Moreover, the new study suggests orangutan genomes contain a dearth of rearrangements, segmental duplications, and gene turnover events compared to chimpanzees and humans.
And, they found, whereas human genomes contain an estimated 5,000 human-specific Alu retrotransposons and chimps have 2,300 or so Alu elements of their own, the team tracked down just 250 Alu elements that arose in orangutans since they split from a common primate ancestor.
That, in turn, suggests that the rearrangement ramp-up in human and chimp genomes coincides with a boost in the number of these species-specific Alu elements in the other great apes.
While it's unclear whether the accumulation of species-specific Alu elements preceded the rise in structural rearrangements or vice versa, the team speculated that "the orangutan lineage experienced fewer new insertions and a putative decrease in the number of regions susceptible to post-insertion Alu-mediated recombination events genome-wide, limiting the overall mobile element threat to the genome."

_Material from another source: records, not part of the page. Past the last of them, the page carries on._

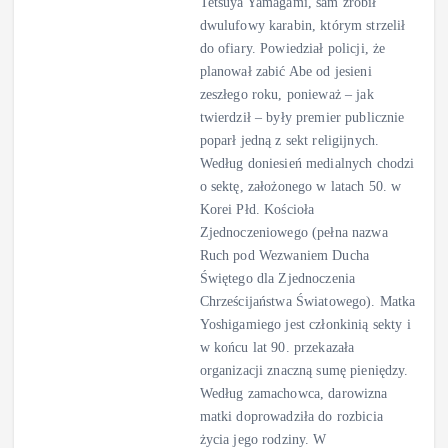
Tetsuya Yamagami, sam zrobił
dwulufowy karabin, którym strzelił
do ofiary. Powiedział policji, że
planował zabić Abe od jesieni
zeszłego roku, ponieważ – jak
twierdził – były premier publicznie
poparł jedną z sekt religijnych.
Według doniesień medialnych chodzi
o sektę, założonego w latach 50. w
Korei Płd. Kościoła
Zjednoczeniowego (pełna nazwa
Ruch pod Wezwaniem Ducha
Świętego dla Zjednoczenia
Chrześcijaństwa Światowego). Matka
Yoshigamiego jest członkinią sekty i
w końcu lat 90. przekazała
organizacji znaczną sumę pieniędzy.
Według zamachowca, darowizna
matki doprowadziła do rozbicia
życia jego rodziny. W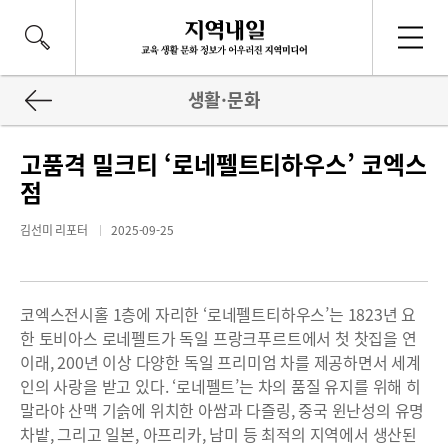
생활·문화
고품격 밀크티 ‘로네펠트티하우스’ 코엑스
점
김선미 리포터
2025-09-25
코엑스전시홀 1층에 자리한 ‘로네펠트티하우스’는 1823년 요
한 토비아스 로네펠트가 독일 프랑크푸르트에서 첫 찻집을 연
이래, 200년 이상 다양한 독일 프리미엄 차를 제공하면서 세계
인의 사랑을 받고 있다. ‘로네펠트’는 차의 품질 유지를 위해 히
말라야 산맥 기슭에 위치한 아쌈과 다즐링, 중국 윈난성의 유명
차밭, 그리고 일본, 아프리카, 남미 등 최적의 지역에서 생산된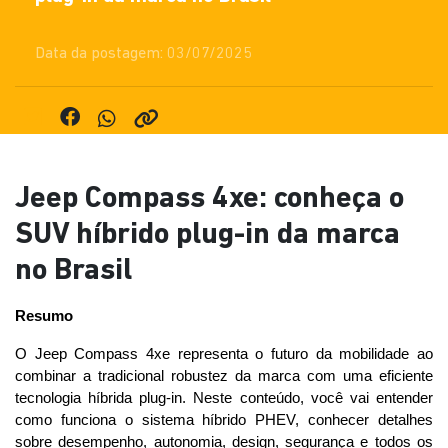
Data da postagem: 03/07/2025
Jeep Compass 4xe: conheça o
SUV híbrido plug-in da marca
no Brasil
Resumo
O Jeep Compass 4xe representa o futuro da mobilidade ao 
combinar a tradicional robustez da marca com uma eficiente 
tecnologia híbrida plug-in. Neste conteúdo, você vai entender 
como funciona o sistema híbrido PHEV, conhecer detalhes 
sobre desempenho, autonomia, design, segurança e todos os 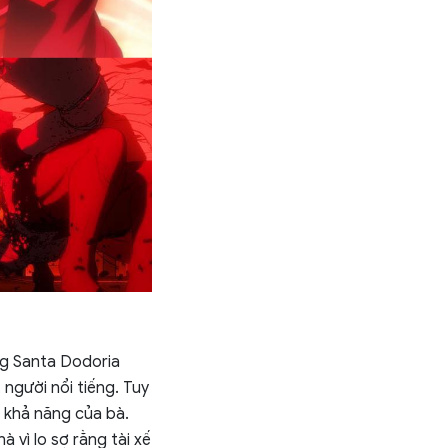
ng Santa Dodoria
người nổi tiếng. Tuy
ờ khả năng của bà.
à vì lo sợ rằng tài xế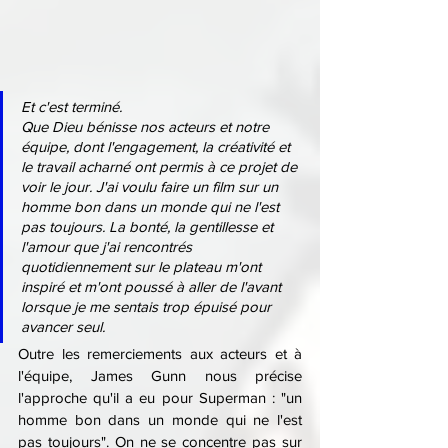
Et c'est terminé.
Que Dieu bénisse nos acteurs et notre 
équipe, dont l'engagement, la créativité et 
le travail acharné ont permis à ce projet de 
voir le jour. J'ai voulu faire un film sur un 
homme bon dans un monde qui ne l'est 
pas toujours. La bonté, la gentillesse et 
l'amour que j'ai rencontrés 
quotidiennement sur le plateau m'ont 
inspiré et m'ont poussé à aller de l'avant 
lorsque je me sentais trop épuisé pour 
avancer seul.
Outre les remerciements aux acteurs et à 
l'équipe, James Gunn nous précise 
l'approche qu'il a eu pour Superman : "un 
homme bon dans un monde qui ne l'est 
pas toujours". On ne se concentre pas sur 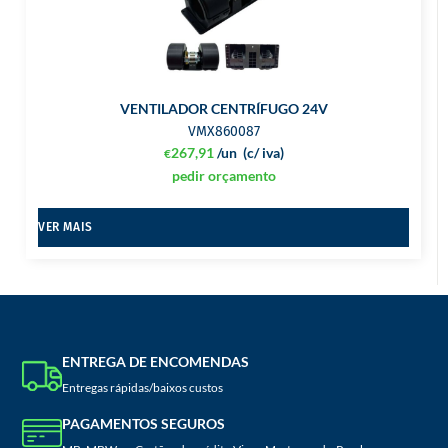
VENTILADOR CENTRÍFUGO 24V
VMX860087
267,91
/un
(c/ iva)
€
pedir orçamento
VER MAIS
ENTREGA DE ENCOMENDAS
Entregas rápidas/baixos custos
PAGAMENTOS SEGUROS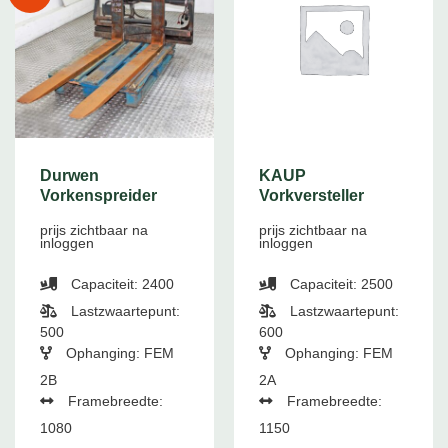
Durwen
KAUP
Vorkenspreider
Vorkversteller
prijs zichtbaar na
prijs zichtbaar na
inloggen
inloggen
Capaciteit: 2400
Capaciteit: 2500
Lastzwaartepunt:
Lastzwaartepunt:
500
600
Ophanging: FEM
Ophanging: FEM
2B
2A
Framebreedte:
Framebreedte:
1080
1150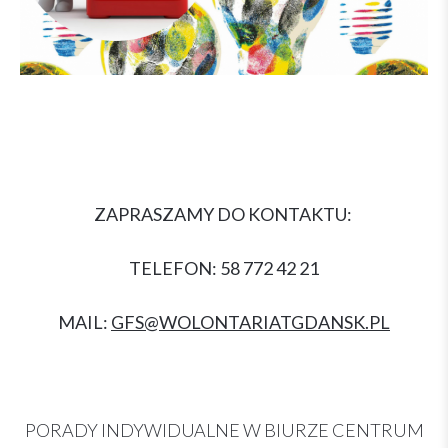
ZAPRASZAMY DO KONTAKTU:
TELEFON: 58 772 42 21
MAIL:
GFS@WOLONTARIATGDANSK.PL
PORADY INDYWIDUALNE W BIURZE CENTRUM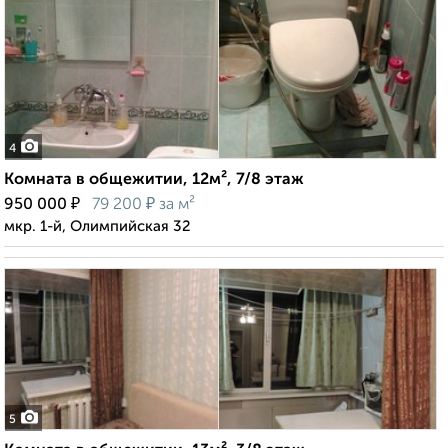
4
Комната в общежитии, 12м², 7/8 этаж
₽
₽
950 000
79 200
за м²
мкр. 1-й, Олимпийская 32
5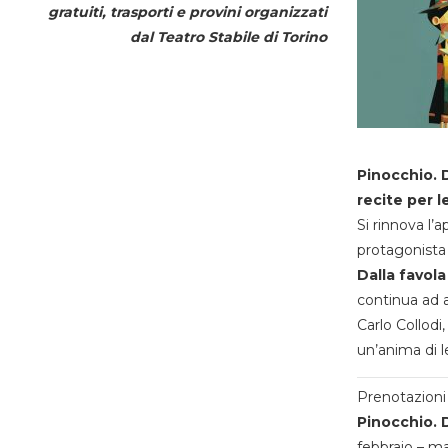
gratuiti, trasporti e provini organizzati
dal
Teatro Stabile di Torino
Pinocchio. D
recite per l
Si rinnova l’
protagonista 
Dalla favola
continua ad a
Carlo Collodi,
un’anima di l
Prenotazioni 
Pinocchio. D
febbraio – m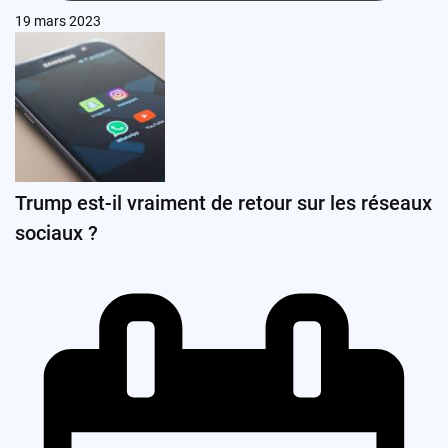
19 mars 2023
Trump est-il vraiment de retour sur les réseaux
sociaux ?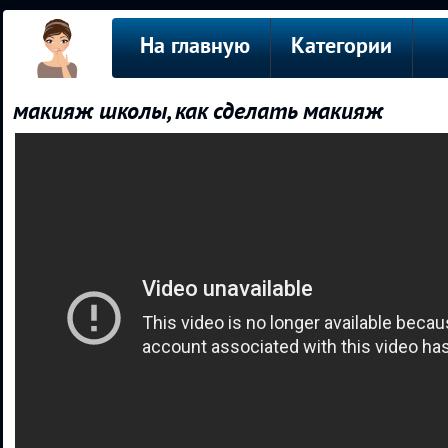
На главную
Категории
макияж школы, как сделать макияж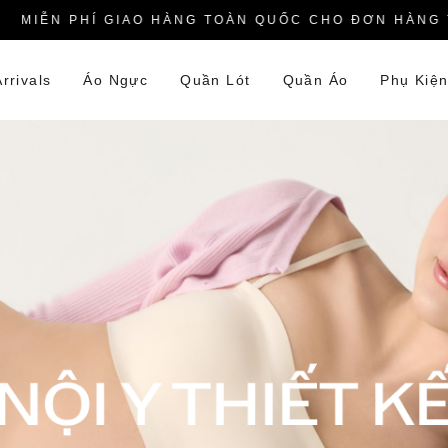
IỄN PHÍ GIAO HÀNG TOÀN QUỐC CHO ĐƠN HÀNG TỪ 
rrivals
Áo Ngực
Quần Lót
Quần Áo
Phụ Kiệ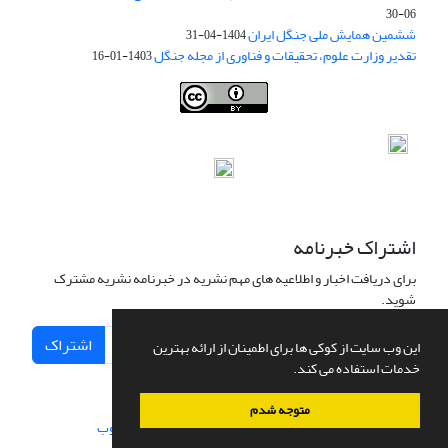
06-30
ششمین همایش ملی جنگل ایران
1404-04-31
تقدیر وزارت علوم، تحقیقات و فناوری از مجله جنگل
1403-01-16
Iranian journal of Forest
© 2009 by
Iranian Society of Forestry
is
licensed under
Creative Commons Attribution 4.0 International
اشتراک خبرنامه
برای دریافت اخبار و اطلاعیه های مهم نشریه در خبرنامه نشریه مشترک
شوید.
اشتراک
این وب سایت از کوکی ها برای اطمینان از ارائه بهترین
خدمات استفاده می کند.
متوجه شدم
سامانه مدیریت نشریات علمی.
طراحی و پیاده سازی از
سیناوب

By comparing sequences from human, chimp, orangutan, rhesus macaque, and dog genomes, the researchers were also able to track down new signals of positive selection in primates, including signals affecting genes involved in visual perception, color vision, and lipid metabolism.
"The more you learn about closely related species to humans, the more you can apply that to our understanding of the human genome," Locke said, "for annotating the human genome, detecting sequences that are functional, for finding genes that are rapidly evolving and understanding of evolutionary forces that are acting on our genomes."